Lending Money in Africa – The South African Money Market
Economists all over the world consider lending money in Africa, especially the South African Money Market as nothing less a sanctuary in the midst of turmoil
all over. Today the credit market across the globe is facing crisis and turmoil. This has prompted majority of
the investors to turn towards classes that have lower risk assets. As a result there has been considerably
large inflow of funds in the South African money market. Consequentially lending money in Africa, especially
in South Africa has become easier and convenient.
Unlike they did in the past, the investors in the international market have now started checking for the
security of the investments they made. The financial market, especially in the African continent is no more as risk
free as they happened to be in the past. Those were the days when returns on lending and capital investments were
granted and lending money in Africa was a viable proposition.
Despite the volatility around the global market, African banks and more so the South African banks face little
direct exposure to those classes that are creating uncertainties in the international market such as geld lenen. Like most other developed and developing economies,
banks are the major lending agencies in South Africa.
Lending money in Africa is in fact their domain. Fortunately, banking trade in and around South Africa is
profitable and is subjected to limited funding exposure. Despite international uncertainty, the loan market in
Africa in general and South Africa in particular have not suffered. Unlike most of the developed market, the
Reserve Bank was not required to introduce additional liquidities in the system of Banking in South Africa.
The five large South African Banks regulate most of the credit business there. On the other hand in United
States there are no less than 8.500 banks that carry out the loan transactions. However, the lending money in
Africa is mostly regulated by legislation. In South Africa they are regulated by the National Credit Act.
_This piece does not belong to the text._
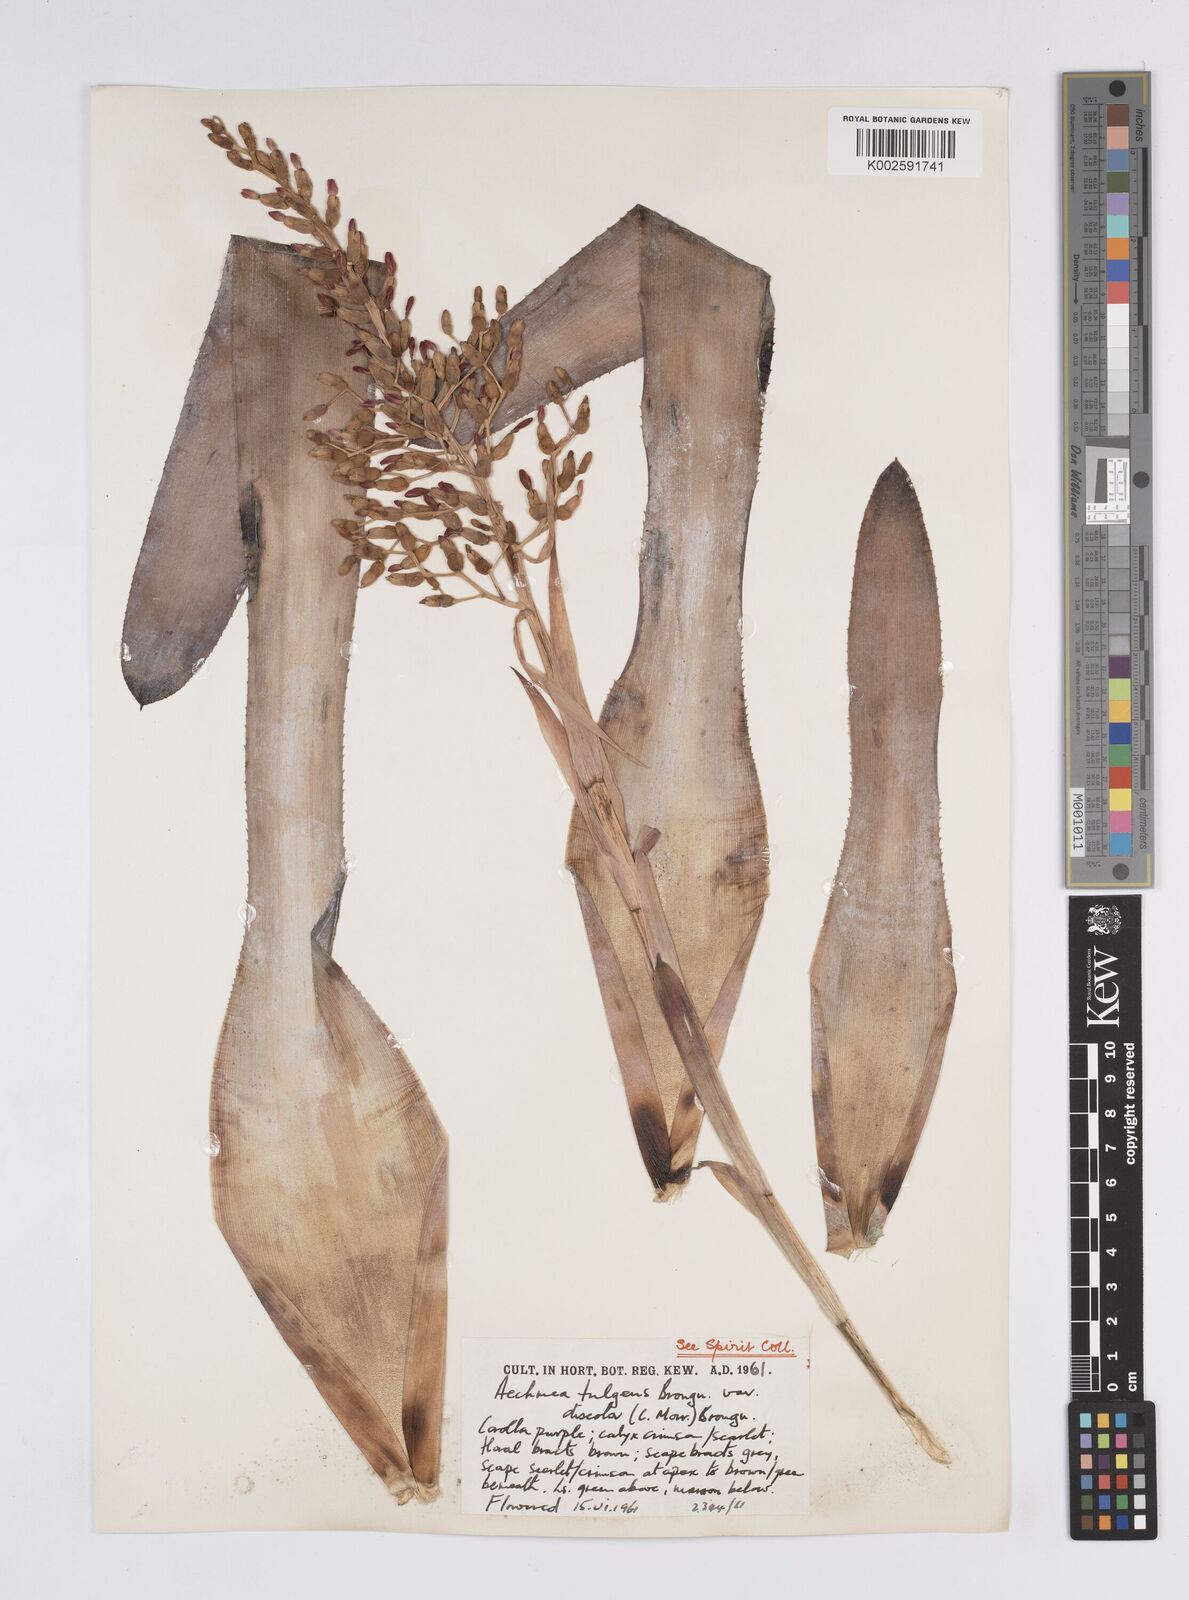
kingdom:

The
lending practices are quite stringent for the local markets. Yet the system is highly credible and vibrant unlike
their United States counterpart. In United States, due to the complacency and also owing to huge mismanagement,
lending practices have declined to a large extent over the past few decades.
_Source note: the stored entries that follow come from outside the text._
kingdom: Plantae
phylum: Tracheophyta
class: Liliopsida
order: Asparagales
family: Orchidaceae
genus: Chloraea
If you take into consideration the unique aspects of lending money or geld lenen in Africa by looking at South Africa, you will
find some novel features in it. The funds in the money market here are regulated under the Collective Investments
Schemes Act of 2002. The process provides built in diversification methodology. This means you invest in multiple
wings and thus escape from the dangers of high concentration risks. Business prudence always calls for avoiding the
urge of keeping all eggs in one basket.
Basic difference in the system of money lending in Africa and especially the South Africa can be seen from the
local exchange controls they have. Therefore the funds in the money market of South Africa are precluded from
holding such instruments that caused the international credit crisis. Money market in South Africa and a greater
part of Africa around the apparently stable economy has therefore become a lucrative ground for the lenders.